Variation Correlation Notes
V2 Original r=-0.04 No learning
V2 + 10x data r=0.002 Still no correlation
Gated CNN r=0.36 Architecture matters!
+ Quantile loss (τ=0.9) r=0.38 Best for paired
+ Scaling r=0.22 Overfitting
+ Temperature r=-0.03 No improvement
+ Multi-task r=-0.07 Task interference

Best Configuration

from agentic_spliceai.splice_engine.meta_layer.models import (
    SimpleCNNDeltaPredictor,
    create_calibrated_predictor
)

# Best architecture
base_model = SimpleCNNDeltaPredictor(
    hidden_dim=64,
    n_layers=6,
    kernel_size=15
)

# Best calibration: Quantile loss
model = create_calibrated_predictor(
    base_predictor=base_model,
    strategy='quantile',
    quantile=0.9  # Focus on large deltas
)

Limitations

1. Target Quality Issue

The fundamental problem:

If variant is NOT splice-altering but base model predicts a delta:
  → We're training on WRONG targets
  → Model learns noise, not signal

2. Inference Overhead

Requires two forward passes: 1. Encode reference sequence 2. Encode alternate sequence 3. Compute difference

This is slower than single-pass approaches.

3. Correlation Ceiling

Even with best architecture (Gated CNN) and loss (Quantile), correlation is limited to r=0.38. This suggests the target (base model delta) is not reliable enough.


When to Use

Use when: - You trust base model predictions - Reference sequence is always available - Inference speed is not critical

Don't use when: - Base model has known blind spots (most variants!) - Single-pass efficiency is needed - You have SpliceVarDB labels (use Validated Delta instead)
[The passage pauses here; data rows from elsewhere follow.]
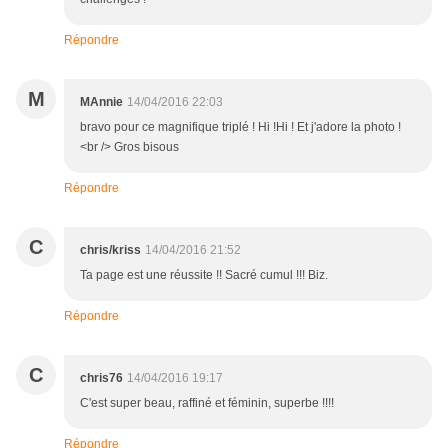
Répondre
M
MAnnie
14/04/2016 22:03
bravo pour ce magnifique triplé ! Hi !Hi ! Et j'adore la photo !
<br /> Gros bisous
Répondre
C
chris/kriss
14/04/2016 21:52
Ta page est une réussite !! Sacré cumul !!! Biz.
Répondre
C
chris76
14/04/2016 19:17
C'est super beau, raffiné et féminin, superbe !!!!
Répondre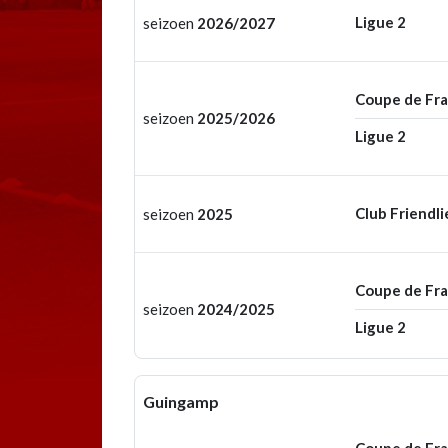
Ligue 2
seizoen
2026/2027
Coupe de Fr
seizoen
2025/2026
Ligue 2
Club Friendli
seizoen
2025
Coupe de Fr
seizoen
2024/2025
Ligue 2
Guingamp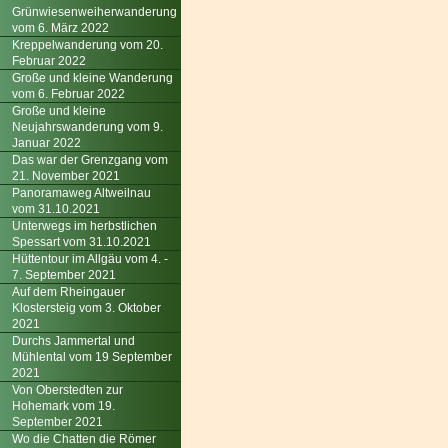
Grünwiesenweiherwanderung
vom 6. März 2022
Kreppelwanderung vom 20.
Februar 2022
Große und kleine Wanderung
vom 6. Februar 2022
Große und kleine
Neujahrswanderung vom 9.
Januar 2022
Das war der Grenzgang vom
21. November 2021
Panoramaweg Altweilnau
vom 31.10.2021
Unterwegs im herbstlichen
Spessart vom 31.10.2021
Hüttentour im Allgäu vom 4. -
7. September 2021
Auf dem Rheingauer
Klostersteig vom 3. Oktober
2021
Durchs Jammertal und
Mühlental vom 19 September
2021
Von Oberstedten zur
Hohemark vom 19.
September 2021
Wo die Chatten die Römer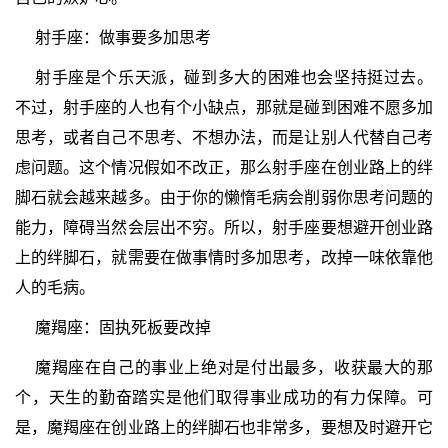
射手座：做事要多加思考
射手座是个乐天派，碰到多大的困难也会坚持挺过去。
不过，射手座的人也有个小缺点，那就是碰到困难不愿多加
思考，或者自己不思考、不想办法，而是让别人代替自己考
虑问题。这个情况假如不改正，那么射手座在创业路上的绊
脚石就会越来越多。由于你的懒惰毛病会削弱你思考问题的
能力，障碍当然会层出不穷。所以，射手座要想避开创业路
上的绊脚石，就需要在做事情时多加思考，改掉一味依靠他
人的毛病。
魔羯座：固执死板要改掉
魔羯座在自己的事业上绝对是付出最多，收获最大的那
个，天生的勤奋踏实是他们取得事业成功的有力保障。可
是，魔羯座在创业路上的绊脚石也非常多，要想及时避开它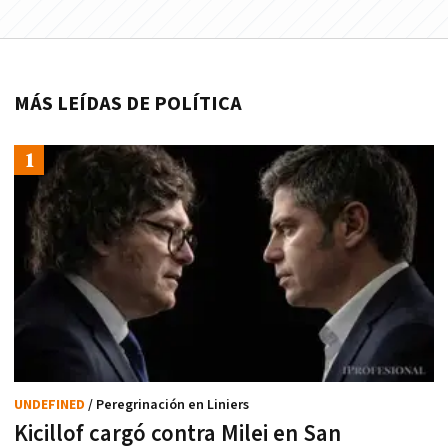
MÁS LEÍDAS DE POLÍTICA
UNDEFINED
/ Peregrinación en Liniers
Kicillof cargó contra Milei en San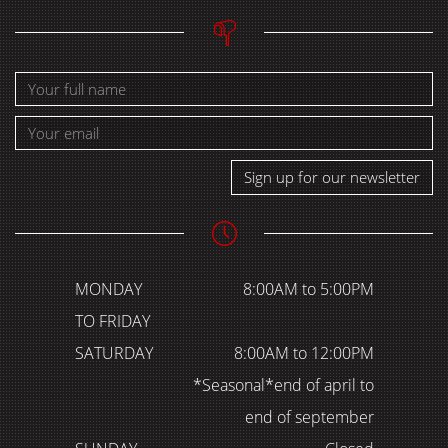
Sign up for our newsletter
MONDAY
8:00AM to 5:00PM
TO FRIDAY
SATURDAY
8:00AM to 12:00PM
*Seasonal*end of april to
end of september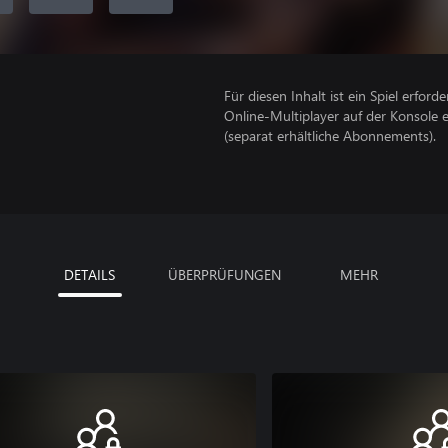
Für diesen Inhalt ist ein Spiel erforder
Online-Multiplayer auf der Konsole 
(separat erhältliche Abonnements).
DETAILS
ÜBERPRÜFUNGEN
MEHR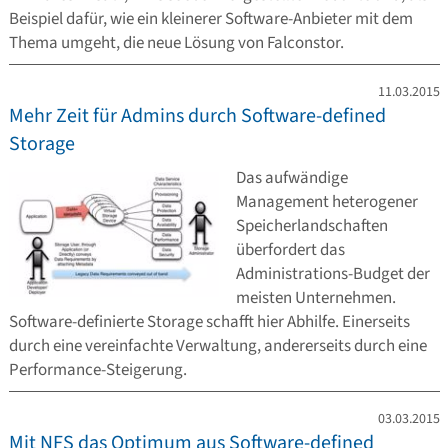
Beispiel dafür, wie ein kleinerer Software-Anbieter mit dem
Thema umgeht, die neue Lösung von Falconstor.
11.03.2015
Mehr Zeit für Admins durch Software-defined
Storage
Das aufwändige
Management heterogener
Speicherlandschaften
überfordert das
Administrations-Budget der
meisten Unternehmen.
Software-definierte Storage schafft hier Abhilfe. Einerseits
durch eine vereinfachte Verwaltung, andererseits durch eine
Performance-Steigerung.
03.03.2015
Mit NFS das Optimum aus Software-defined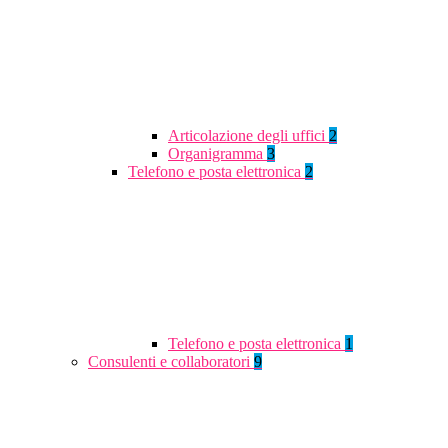
Articolazione degli uffici
2
Organigramma
3
Telefono e posta elettronica
2
Telefono e posta elettronica
1
Consulenti e collaboratori
9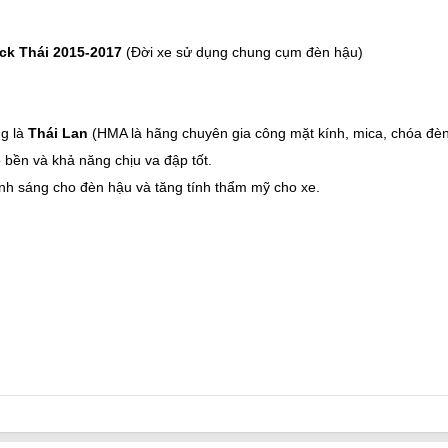
ck Thái 2015-2017
(Đời xe sử dụng chung cụm đèn hậu)
g là
Thái Lan
(HMA là hãng chuyên gia công mặt kính, mica, chóa đè
 bền và khả năng chịu va đập tốt.
nh sáng cho đèn hậu và tăng tính thẩm mỹ cho xe.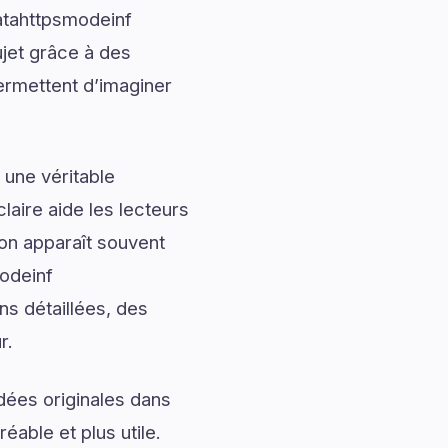
atahttpsmodeinf
jet grâce à des
ermettent d’imaginer
 une véritable
laire aide les lecteurs
ion apparaît souvent
modeinf
s détaillées, des
r.
dées originales dans
éable et plus utile.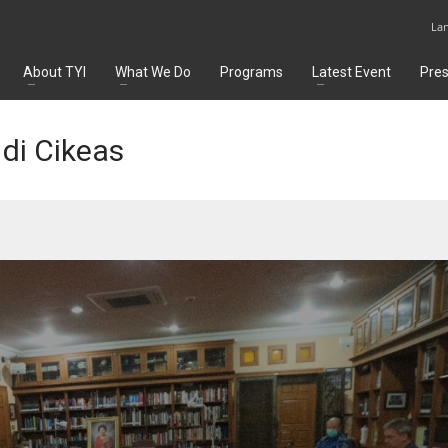
La
About TYI
What We Do
Programs
Latest Event
Pre
di Cikeas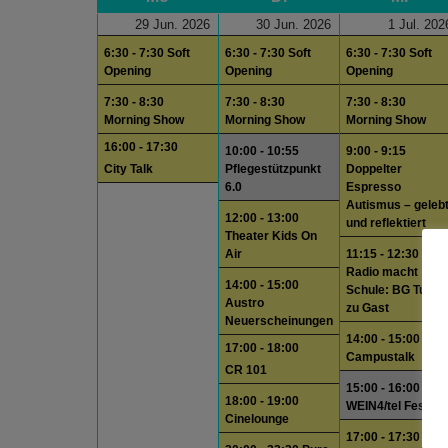
29 Jun. 2026
30 Jun. 2026
1 Jul. 202
6:30 - 7:30 Soft
6:30 - 7:30 Soft
6:30 - 7:30 Soft
Opening
Opening
Opening
7:30 - 8:30
7:30 - 8:30
7:30 - 8:30
Morning Show
Morning Show
Morning Show
16:00 - 17:30
10:00 - 10:55
9:00 - 9:15
City Talk
Pflegestützpunkt
Doppelter
6.0
Espresso
Autismus – geleb
12:00 - 13:00
und reflektiert
Theater Kids On
Air
11:15 - 12:30
Radio macht
14:00 - 15:00
Schule: BG Tulln
Austro
zu Gast
Neuerscheinungen
14:00 - 15:00
17:00 - 18:00
Campustalk
CR 101
15:00 - 16:00
18:00 - 19:00
WEIN4/tel Festiva
Cinelounge
17:00 - 17:30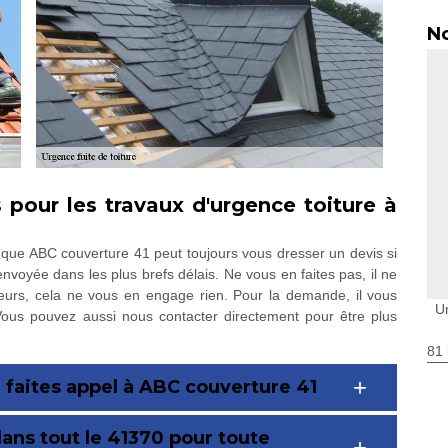
No
s pour les travaux d'urgence toiture à
z que ABC couverture 41 peut toujours vous dresser un devis si
voyée dans les plus brefs délais. Ne vous en faites pas, il ne
lleurs, cela ne vous en engage rien. Pour la demande, il vous
Ur
. Vous pouvez aussi nous contacter directement pour être plus
81 
 faites appel à ABC couverture 41
ans tout le 41370 pour toute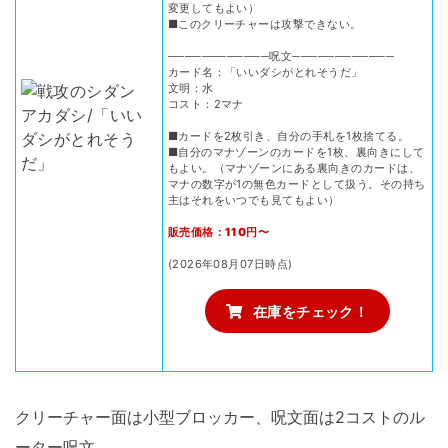
変更してもよい）
■このクリーチャーは攻撃できない。
────────────呪文────────────
カード名：「いいダシがとれそうだ」
文明：水
コスト：2マナ
■カードを2枚引き、自分の手札を1枚捨てる。
■自分のマナゾーンのカードを1枚、裏向きにして
もよい。（マナゾーンにある裏向きのカードは、
マナの数字が1の無色カードとして扱う。その持ち
主はそれをいつでも見てもよい）
販売価格：110円〜
(2026年08月07日時点)
在庫をチェック！
クリーチャー面は小型ブロッカー、呪文面は2コストのル
ーター呪文。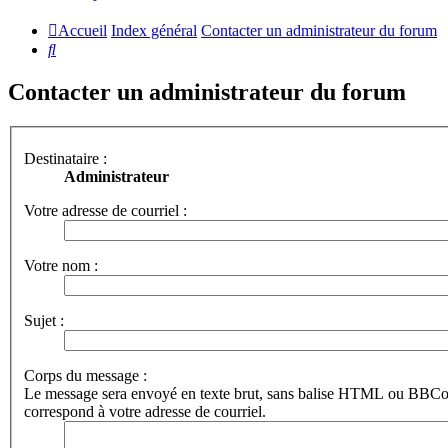
Accueil
Index général
Contacter un administrateur du forum
Rechercher
Contacter un administrateur du forum
Destinataire :
Administrateur
Votre adresse de courriel :
Votre nom :
Sujet :
Corps du message :
Le message sera envoyé en texte brut, sans balise HTML ou BBCod
correspond à votre adresse de courriel.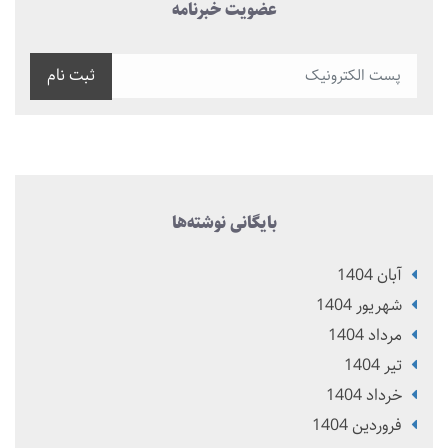
عضویت خبرنامه
ثبت نام
بایگانی نوشته‌ها
آبان 1404
شهریور 1404
مرداد 1404
تير 1404
خرداد 1404
فروردین 1404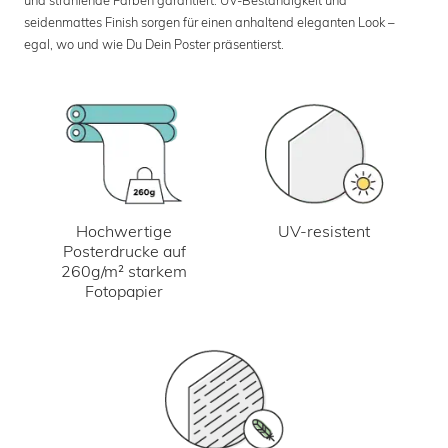
seidenmattes Finish sorgen für einen anhaltend eleganten Look –
egal, wo und wie Du Dein Poster präsentierst.
UV-resistent
Hochwertige
Posterdrucke auf
260g/m² starkem
Fotopapier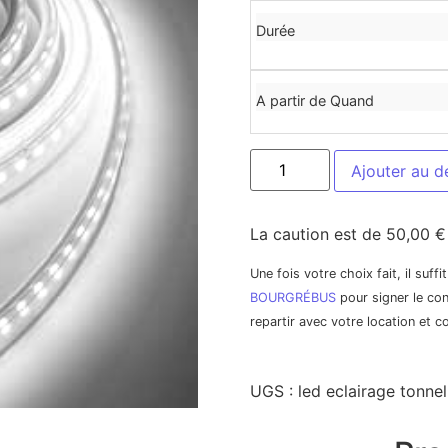
Durée
A partir de Quand
Ajouter au d
La caution est de 50,00 € 
Une fois votre choix fait, il suff
BOURGRÉBUS
pour signer le con
repartir avec votre location et 
UGS :
led eclairage tonnel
Comparison to Validated Delta

Aspect Paired (this) Validated
Input ref + alt alt + var_info
Target base_delta SpliceVarDB-validated
Forward passes 2 1
Correlation r=0.38 r=0.41
Target quality Variable Ground truth

Model Files

File Description
models/delta_predictor.py Original Siamese implementation
models/delta_predictor_v2.py Per-position output version
models/hyenadna_delta_predictor.py SimpleCNNDeltaPredictor
models/delta_predictor_calibrated.py Calibration wrappers

Lessons Learned

  1. Architecture matters: Gated CNN >> simple CNN
  2. Loss function matters: Quantile loss >> MSE for sparse deltas
  3. Target quality is limiting factor: Can't exceed base model accuracy
  4. Consider single-pass alternatives when SpliceVarDB labels available

For better results, consider using Validated Delta Prediction instead.